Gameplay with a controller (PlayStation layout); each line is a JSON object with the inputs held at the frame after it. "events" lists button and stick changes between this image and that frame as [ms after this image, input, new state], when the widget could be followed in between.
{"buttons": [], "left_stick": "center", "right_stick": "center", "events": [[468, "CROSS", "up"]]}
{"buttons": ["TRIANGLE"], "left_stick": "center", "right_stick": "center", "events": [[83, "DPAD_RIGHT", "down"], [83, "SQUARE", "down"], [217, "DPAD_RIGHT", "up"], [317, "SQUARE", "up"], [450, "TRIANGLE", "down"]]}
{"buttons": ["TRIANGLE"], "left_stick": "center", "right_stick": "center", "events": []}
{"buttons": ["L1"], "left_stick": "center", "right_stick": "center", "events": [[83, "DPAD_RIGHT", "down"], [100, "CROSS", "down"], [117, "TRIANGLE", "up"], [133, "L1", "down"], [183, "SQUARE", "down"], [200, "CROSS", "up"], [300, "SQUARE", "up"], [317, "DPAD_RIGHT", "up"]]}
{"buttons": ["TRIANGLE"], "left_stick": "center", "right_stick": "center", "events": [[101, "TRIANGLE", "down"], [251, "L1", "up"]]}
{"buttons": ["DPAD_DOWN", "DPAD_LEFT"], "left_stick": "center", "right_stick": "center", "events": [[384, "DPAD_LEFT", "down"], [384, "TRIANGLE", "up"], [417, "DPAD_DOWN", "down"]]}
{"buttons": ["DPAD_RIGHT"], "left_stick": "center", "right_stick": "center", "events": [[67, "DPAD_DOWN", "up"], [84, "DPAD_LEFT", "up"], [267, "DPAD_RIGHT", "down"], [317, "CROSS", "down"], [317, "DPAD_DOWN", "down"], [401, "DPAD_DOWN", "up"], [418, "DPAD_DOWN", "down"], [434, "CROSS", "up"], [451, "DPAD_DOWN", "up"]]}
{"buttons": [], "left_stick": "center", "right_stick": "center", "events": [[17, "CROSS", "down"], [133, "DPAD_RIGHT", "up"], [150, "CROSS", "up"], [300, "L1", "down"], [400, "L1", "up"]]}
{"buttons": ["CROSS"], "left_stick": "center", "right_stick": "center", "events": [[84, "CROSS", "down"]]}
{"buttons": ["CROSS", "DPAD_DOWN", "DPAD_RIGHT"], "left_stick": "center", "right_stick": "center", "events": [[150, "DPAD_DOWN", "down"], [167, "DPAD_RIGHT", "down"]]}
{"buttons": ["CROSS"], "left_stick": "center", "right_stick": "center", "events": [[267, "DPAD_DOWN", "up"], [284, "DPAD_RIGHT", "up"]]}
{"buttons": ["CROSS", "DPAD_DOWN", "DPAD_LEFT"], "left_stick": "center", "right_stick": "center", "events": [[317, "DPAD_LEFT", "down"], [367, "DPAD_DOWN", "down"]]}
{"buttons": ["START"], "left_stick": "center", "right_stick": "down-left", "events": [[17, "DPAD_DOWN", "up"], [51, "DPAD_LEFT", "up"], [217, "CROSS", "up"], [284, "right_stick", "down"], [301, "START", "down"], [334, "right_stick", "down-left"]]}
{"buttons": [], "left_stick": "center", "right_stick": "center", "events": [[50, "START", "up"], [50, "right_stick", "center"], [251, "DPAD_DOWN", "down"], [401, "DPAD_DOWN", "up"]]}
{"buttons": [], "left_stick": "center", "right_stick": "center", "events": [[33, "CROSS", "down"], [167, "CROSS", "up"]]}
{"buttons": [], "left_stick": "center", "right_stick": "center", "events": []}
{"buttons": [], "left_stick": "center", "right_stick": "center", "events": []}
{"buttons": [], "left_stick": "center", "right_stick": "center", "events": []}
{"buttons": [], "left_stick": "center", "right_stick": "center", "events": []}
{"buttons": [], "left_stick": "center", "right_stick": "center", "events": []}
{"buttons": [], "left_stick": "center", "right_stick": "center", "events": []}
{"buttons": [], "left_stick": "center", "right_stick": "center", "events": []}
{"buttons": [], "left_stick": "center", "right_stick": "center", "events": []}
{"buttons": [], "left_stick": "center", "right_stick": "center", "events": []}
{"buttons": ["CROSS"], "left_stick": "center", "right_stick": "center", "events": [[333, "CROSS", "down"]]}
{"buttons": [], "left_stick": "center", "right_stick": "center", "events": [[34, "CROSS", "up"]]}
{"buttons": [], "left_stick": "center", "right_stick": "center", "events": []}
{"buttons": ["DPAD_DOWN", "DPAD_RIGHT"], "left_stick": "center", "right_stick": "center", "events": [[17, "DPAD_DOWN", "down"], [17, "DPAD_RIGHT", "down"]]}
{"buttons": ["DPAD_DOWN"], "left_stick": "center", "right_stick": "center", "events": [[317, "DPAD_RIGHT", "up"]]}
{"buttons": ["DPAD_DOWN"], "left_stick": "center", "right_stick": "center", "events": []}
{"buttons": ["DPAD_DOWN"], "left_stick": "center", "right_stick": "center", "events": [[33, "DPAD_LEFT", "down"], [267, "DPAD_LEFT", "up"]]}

* [Work to complete] Every word of every entry must be returned as it appears.

* [Expected output]
Gameplay with a controller (PlayStation layout); each line is a JSON object with the inputs held at the frame after it. "events" lists button and stick changes between this image and that frame as [ms after this image, input, new state], when the widget could be followed in between.
{"buttons": [], "left_stick": "center", "right_stick": "center", "events": [[468, "CROSS", "up"]]}
{"buttons": ["TRIANGLE"], "left_stick": "center", "right_stick": "center", "events": [[83, "DPAD_RIGHT", "down"], [83, "SQUARE", "down"], [217, "DPAD_RIGHT", "up"], [317, "SQUARE", "up"], [450, "TRIANGLE", "down"]]}
{"buttons": ["TRIANGLE"], "left_stick": "center", "right_stick": "center", "events": []}
{"buttons": ["L1"], "left_stick": "center", "right_stick": "center", "events": [[83, "DPAD_RIGHT", "down"], [100, "CROSS", "down"], [117, "TRIANGLE", "up"], [133, "L1", "down"], [183, "SQUARE", "down"], [200, "CROSS", "up"], [300, "SQUARE", "up"], [317, "DPAD_RIGHT", "up"]]}
{"buttons": ["TRIANGLE"], "left_stick": "center", "right_stick": "center", "events": [[101, "TRIANGLE", "down"], [251, "L1", "up"]]}
{"buttons": ["DPAD_DOWN", "DPAD_LEFT"], "left_stick": "center", "right_stick": "center", "events": [[384, "DPAD_LEFT", "down"], [384, "TRIANGLE", "up"], [417, "DPAD_DOWN", "down"]]}
{"buttons": ["DPAD_RIGHT"], "left_stick": "center", "right_stick": "center", "events": [[67, "DPAD_DOWN", "up"], [84, "DPAD_LEFT", "up"], [267, "DPAD_RIGHT", "down"], [317, "CROSS", "down"], [317, "DPAD_DOWN", "down"], [401, "DPAD_DOWN", "up"], [418, "DPAD_DOWN", "down"], [434, "CROSS", "up"], [451, "DPAD_DOWN", "up"]]}
{"buttons": [], "left_stick": "center", "right_stick": "center", "events": [[17, "CROSS", "down"], [133, "DPAD_RIGHT", "up"], [150, "CROSS", "up"], [300, "L1", "down"], [400, "L1", "up"]]}
{"buttons": ["CROSS"], "left_stick": "center", "right_stick": "center", "events": [[84, "CROSS", "down"]]}
{"buttons": ["CROSS", "DPAD_DOWN", "DPAD_RIGHT"], "left_stick": "center", "right_stick": "center", "events": [[150, "DPAD_DOWN", "down"], [167, "DPAD_RIGHT", "down"]]}
{"buttons": ["CROSS"], "left_stick": "center", "right_stick": "center", "events": [[267, "DPAD_DOWN", "up"], [284, "DPAD_RIGHT", "up"]]}
{"buttons": ["CROSS", "DPAD_DOWN", "DPAD_LEFT"], "left_stick": "center", "right_stick": "center", "events": [[317, "DPAD_LEFT", "down"], [367, "DPAD_DOWN", "down"]]}
{"buttons": ["START"], "left_stick": "center", "right_stick": "down-left", "events": [[17, "DPAD_DOWN", "up"], [51, "DPAD_LEFT", "up"], [217, "CROSS", "up"], [284, "right_stick", "down"], [301, "START", "down"], [334, "right_stick", "down-left"]]}
{"buttons": [], "left_stick": "center", "right_stick": "center", "events": [[50, "START", "up"], [50, "right_stick", "center"], [251, "DPAD_DOWN", "down"], [401, "DPAD_DOWN", "up"]]}
{"buttons": [], "left_stick": "center", "right_stick": "center", "events": [[33, "CROSS", "down"], [167, "CROSS", "up"]]}
{"buttons": [], "left_stick": "center", "right_stick": "center", "events": []}
{"buttons": [], "left_stick": "center", "right_stick": "center", "events": []}
{"buttons": [], "left_stick": "center", "right_stick": "center", "events": []}
{"buttons": [], "left_stick": "center", "right_stick": "center", "events": []}
{"buttons": [], "left_stick": "center", "right_stick": "center", "events": []}
{"buttons": [], "left_stick": "center", "right_stick": "center", "events": []}
{"buttons": [], "left_stick": "center", "right_stick": "center", "events": []}
{"buttons": [], "left_stick": "center", "right_stick": "center", "events": []}
{"buttons": [], "left_stick": "center", "right_stick": "center", "events": []}
{"buttons": ["CROSS"], "left_stick": "center", "right_stick": "center", "events": [[333, "CROSS", "down"]]}
{"buttons": [], "left_stick": "center", "right_stick": "center", "events": [[34, "CROSS", "up"]]}
{"buttons": [], "left_stick": "center", "right_stick": "center", "events": []}
{"buttons": ["DPAD_DOWN", "DPAD_RIGHT"], "left_stick": "center", "right_stick": "center", "events": [[17, "DPAD_DOWN", "down"], [17, "DPAD_RIGHT", "down"]]}
{"buttons": ["DPAD_DOWN"], "left_stick": "center", "right_stick": "center", "events": [[317, "DPAD_RIGHT", "up"]]}
{"buttons": ["DPAD_DOWN"], "left_stick": "center", "right_stick": "center", "events": []}
{"buttons": ["DPAD_DOWN"], "left_stick": "center", "right_stick": "center", "events": [[33, "DPAD_LEFT", "down"], [267, "DPAD_LEFT", "up"]]}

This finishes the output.